The Antipodean November is characterised by a pervasive flux, which I suspect can’t be found anywhere else. It’s a time when commitments are winding down and holidays beckon. The cool of winter and spring are starting to make way for the scorch of summer. Sleep may be rudely interrupted by daybreak, but twilight is still hours away once the 9-to-5 day is over. Thoughts are turning to the endless summer existence of the beach, the sun and the cricket. However, that existence is still a pipedream. There’s a winding down process—they may call it closure in other lands—where reflection on the year past is in order. Spirits are high, but the body is weary.
In four minutes of her typically dreamy pop, Australian chanteuse Sarah Blasko evokes this languid dynamic in “Sweet November.” No song captures better what it’s like to be an Australian in the year’s penultimate month. Most obviously, it’s in the lyrical allusions to the impending arrival of summer and the welcome end of the winter’s iciness.

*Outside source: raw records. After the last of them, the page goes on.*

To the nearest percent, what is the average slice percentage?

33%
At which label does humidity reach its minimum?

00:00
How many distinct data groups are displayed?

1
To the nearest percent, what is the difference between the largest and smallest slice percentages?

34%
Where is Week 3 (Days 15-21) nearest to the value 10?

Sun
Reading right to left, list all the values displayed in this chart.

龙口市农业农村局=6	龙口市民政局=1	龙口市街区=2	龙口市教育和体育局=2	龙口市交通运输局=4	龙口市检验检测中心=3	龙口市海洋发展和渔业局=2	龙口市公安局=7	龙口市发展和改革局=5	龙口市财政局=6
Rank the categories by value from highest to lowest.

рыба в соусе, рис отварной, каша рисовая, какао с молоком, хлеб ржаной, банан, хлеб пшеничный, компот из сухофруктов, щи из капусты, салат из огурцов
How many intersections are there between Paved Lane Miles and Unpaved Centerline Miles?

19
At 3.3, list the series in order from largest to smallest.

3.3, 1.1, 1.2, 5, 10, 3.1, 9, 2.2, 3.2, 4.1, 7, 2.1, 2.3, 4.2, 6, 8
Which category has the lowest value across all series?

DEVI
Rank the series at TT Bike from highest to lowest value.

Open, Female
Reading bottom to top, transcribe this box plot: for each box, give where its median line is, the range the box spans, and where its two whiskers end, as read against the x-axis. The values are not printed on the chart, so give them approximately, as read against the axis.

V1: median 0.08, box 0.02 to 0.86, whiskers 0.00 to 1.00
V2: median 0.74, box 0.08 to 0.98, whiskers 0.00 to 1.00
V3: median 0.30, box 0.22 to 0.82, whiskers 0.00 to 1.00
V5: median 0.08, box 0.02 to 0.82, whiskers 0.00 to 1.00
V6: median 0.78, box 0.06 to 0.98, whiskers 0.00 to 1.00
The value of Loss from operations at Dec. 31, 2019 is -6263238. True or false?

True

The song’s reflection on the struggles of a relative, friend, lover are poignant, if not clichéd. What distinguishes Blasko’s lyric is the juxtaposition of the land with this social reflection. Only in Australia and its summer can the sea be met by fire. It may be merely sunburn at the beach or it could be devastating bushfires along our coastline. Our relationships play out to this dynamic backdrop.
The true flux is found in the tension of the musical arrangement. On the surface is a languid aesthetic, replete with moody atmosphere and gentle tempo. Blasko’s husky croon is further salve for the November heat. Throughout, the song maintains this steady pace, lifting the energy only during the urgent introduction (after which the song’s arrangement noticeably steps back) and the crescendo of the coda. The texture thickens in an apparent struggle against the rest of the arrangement’s sluggishness, with fuzzed guitar—unheard since the song’s opening fifteen seconds—making a return to the mix. The strings—the primary element to the song’s warm verses—and the once polite drums now become more assertive. Blasko herself ends with a wail that could be as cathartic as it is calming. This ambiguity is the essence of an Australian November—sweet or otherwise.